A world away from the desolate icy wastelands of Siberia, husky dog racing is alive and well in the rather incongruous setting of the British countryside. Now in its twentieth season, the British Siberian Husky Racing Association was formed by a group of Britain’s leading Sled Dog Drivers in 1996. The rules are stringent; every race is electronically timed to 1/100th of a second and believe it or not, after 5 miles, a race has been decided by 5/100th of a second – here we find out more.
In sled dog racing, men and women can compete on an equal footing, and no matter who is racing, this is fantastic entertainment, for both competitor and spectator. The sport is growing, numbers are increasing and there is a thriving junior competition each year.
Training of young dogs starts at an early age over short distances. When a dog reaches one-year-old, it is allowed to compete in races. A regular training programme is essential for success – in the winter season sometimes four times a week for competitive teams. However, one of the biggest challenges continues to be finding suitable trails in Britain. Husky dogs have been constructed to work and their build is designed to cover as much ground, expend the least energy and suffer the least physical shock and stress as possible.

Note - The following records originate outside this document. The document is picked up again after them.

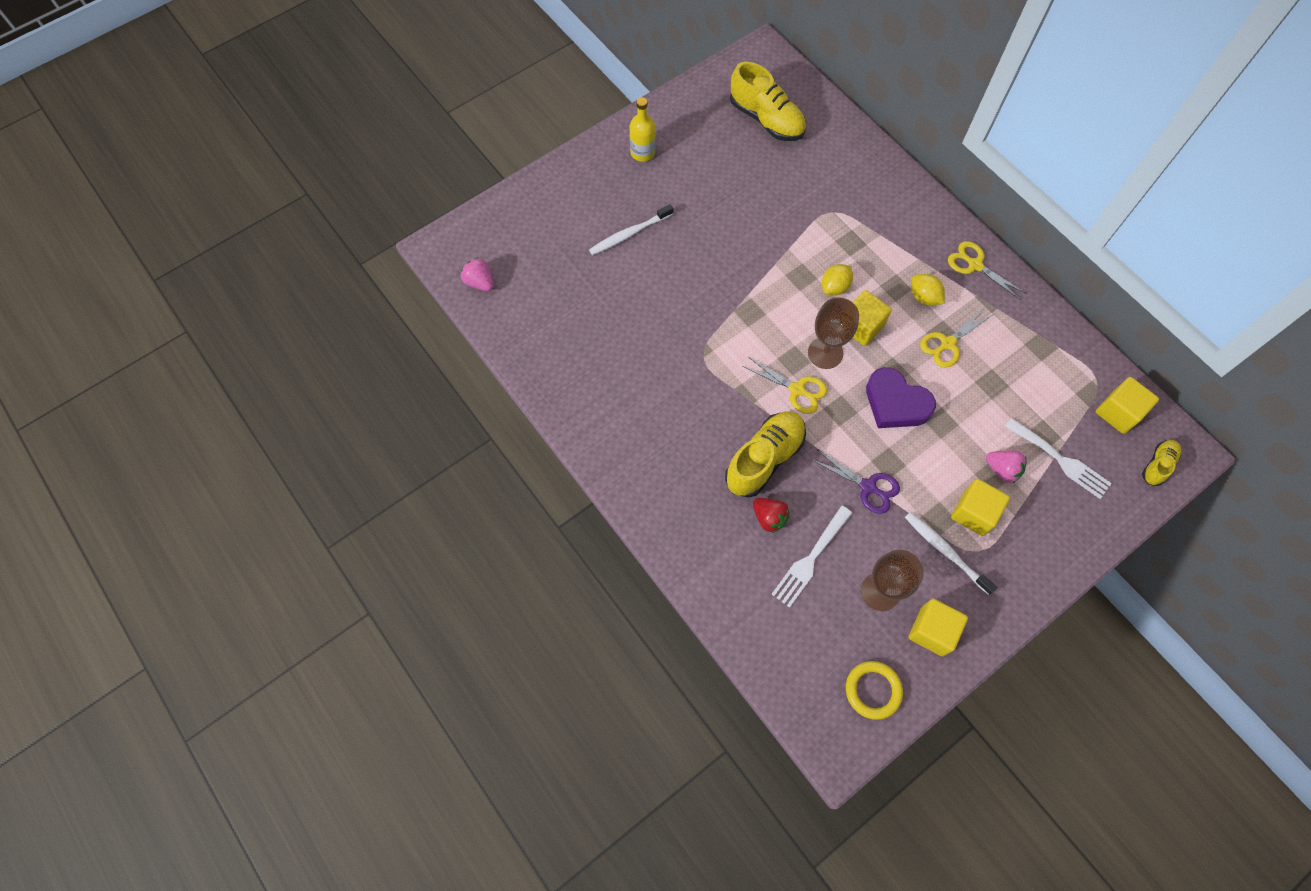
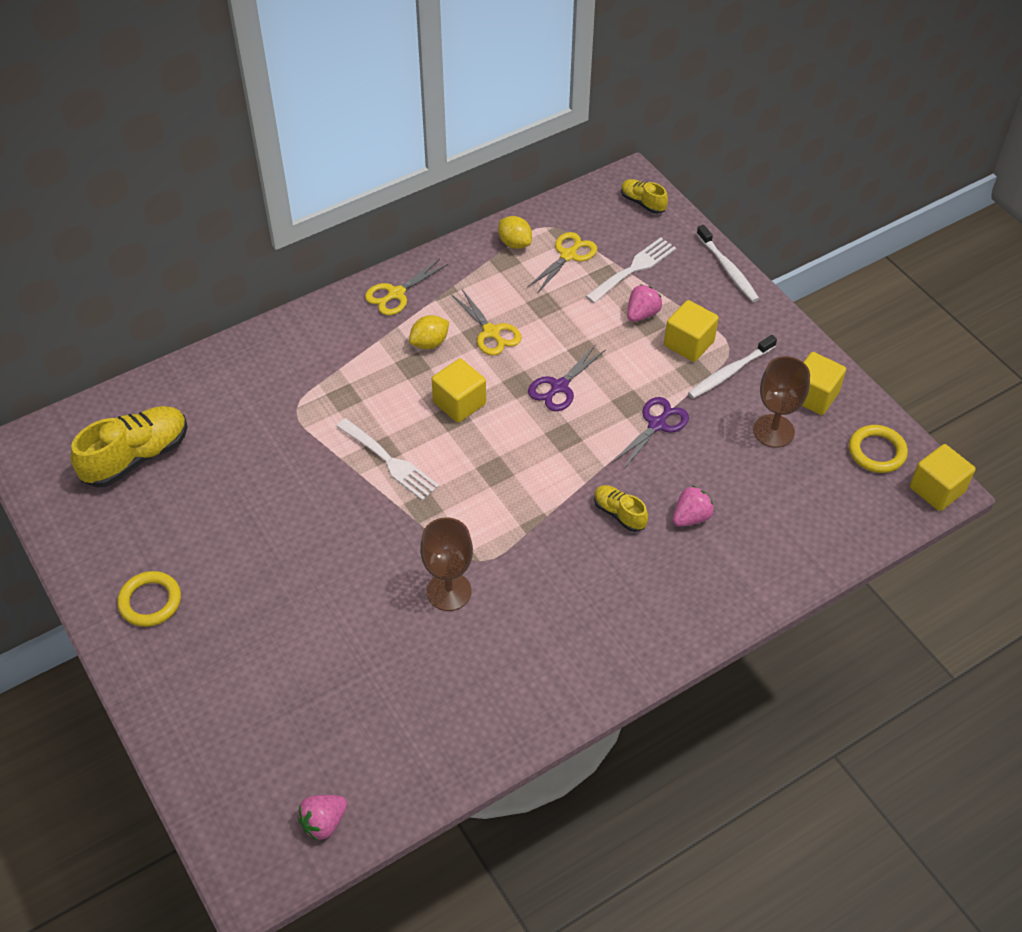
camera: 85 degrees left, 15 degrees down
(629, 234) = (281, 627): white toothbrush -> white toothbrush (728, 269)
(642, 152) = (150, 601): yellow bottle -> yellow ring
(764, 459) = (619, 514): yellow shoe -> yellow shoe, size x0.53
(769, 518) = (691, 517): red strawberry -> pink strawberry
(797, 390) = (534, 472): yellow scissors -> yellow scissors (568, 255)
(810, 559) = (739, 486): white fork -> white fork (390, 461)
(825, 353) = (489, 440): brown goblet -> brown goblet (449, 591)
(834, 287) = (403, 420): yellow lemon -> yellow lemon (514, 243)
(895, 403) = (559, 387): purple heart -> purple scissors
(1118, 412) = (585, 218): yellow cube -> yellow cube (937, 490)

The design of racing sleds today is very similar to those used in the early days, although modern materials have more or less replaced traditional wood. With this, weight has changed too, from around 50kg for a 4-dog team to some now weighing as little as 15kgs, mild and stainless steel being the preferred materials.
Each dog in the team wears an individually-fitted harness, with attention to comfort around the neck and shoulders. The dogs are hitched to the sled by a central rope known as the ‘gang line’, then with brass clips, the dogs are attached into the lines. Teams are divided into classes based on the number of dogs in the team.
Before the start of the race, it’s highly enjoyable to walk around the rally site. Here you can watch mushers getting their teams ready to run. If time permits, most people love to talk about their dogs, but they have to keep a strict eye on the time as they have specific set times to present at the Start Chute. Each team is released at timed intervals.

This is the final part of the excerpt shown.